# Problem
Using the records below, write out again exactly the lines that begin at the line containing "155 196 16575" and end at the line containing "24 316 14.47", and no other lines.
——
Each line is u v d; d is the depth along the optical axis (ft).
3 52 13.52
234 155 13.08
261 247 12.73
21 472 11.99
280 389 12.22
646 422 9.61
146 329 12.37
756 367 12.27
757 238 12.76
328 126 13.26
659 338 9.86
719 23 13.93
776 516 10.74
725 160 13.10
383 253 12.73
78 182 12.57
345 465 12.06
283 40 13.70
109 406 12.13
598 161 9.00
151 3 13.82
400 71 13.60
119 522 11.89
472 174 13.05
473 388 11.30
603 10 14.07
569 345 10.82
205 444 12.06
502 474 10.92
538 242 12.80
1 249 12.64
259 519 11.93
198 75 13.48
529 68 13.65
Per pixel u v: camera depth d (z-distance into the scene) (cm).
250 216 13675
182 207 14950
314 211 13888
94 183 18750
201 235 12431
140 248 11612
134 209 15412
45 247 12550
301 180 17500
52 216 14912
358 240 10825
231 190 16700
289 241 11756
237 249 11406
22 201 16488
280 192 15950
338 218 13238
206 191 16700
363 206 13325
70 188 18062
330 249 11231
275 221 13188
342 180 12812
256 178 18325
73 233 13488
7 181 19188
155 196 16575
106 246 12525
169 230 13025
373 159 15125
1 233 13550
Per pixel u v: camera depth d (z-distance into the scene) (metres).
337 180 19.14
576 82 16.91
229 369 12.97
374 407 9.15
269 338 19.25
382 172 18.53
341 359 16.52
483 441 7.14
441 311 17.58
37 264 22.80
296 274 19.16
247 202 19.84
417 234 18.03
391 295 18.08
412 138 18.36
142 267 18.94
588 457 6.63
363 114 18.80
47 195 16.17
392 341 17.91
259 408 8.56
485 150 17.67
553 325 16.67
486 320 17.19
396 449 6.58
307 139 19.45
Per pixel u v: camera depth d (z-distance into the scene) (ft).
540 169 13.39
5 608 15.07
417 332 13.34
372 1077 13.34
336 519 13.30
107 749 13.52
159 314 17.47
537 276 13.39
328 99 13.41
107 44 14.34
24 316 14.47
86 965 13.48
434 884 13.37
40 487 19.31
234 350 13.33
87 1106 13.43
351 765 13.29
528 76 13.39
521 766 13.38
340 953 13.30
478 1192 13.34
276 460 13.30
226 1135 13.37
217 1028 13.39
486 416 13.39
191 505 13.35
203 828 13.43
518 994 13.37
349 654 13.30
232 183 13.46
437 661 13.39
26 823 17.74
——
# Answer area
155 196 16575
106 246 12525
169 230 13025
373 159 15125
1 233 13550
Per pixel u v: camera depth d (z-distance into the scene) (metres).
337 180 19.14
576 82 16.91
229 369 12.97
374 407 9.15
269 338 19.25
382 172 18.53
341 359 16.52
483 441 7.14
441 311 17.58
37 264 22.80
296 274 19.16
247 202 19.84
417 234 18.03
391 295 18.08
412 138 18.36
142 267 18.94
588 457 6.63
363 114 18.80
47 195 16.17
392 341 17.91
259 408 8.56
485 150 17.67
553 325 16.67
486 320 17.19
396 449 6.58
307 139 19.45
Per pixel u v: camera depth d (z-distance into the scene) (ft).
540 169 13.39
5 608 15.07
417 332 13.34
372 1077 13.34
336 519 13.30
107 749 13.52
159 314 17.47
537 276 13.39
328 99 13.41
107 44 14.34
24 316 14.47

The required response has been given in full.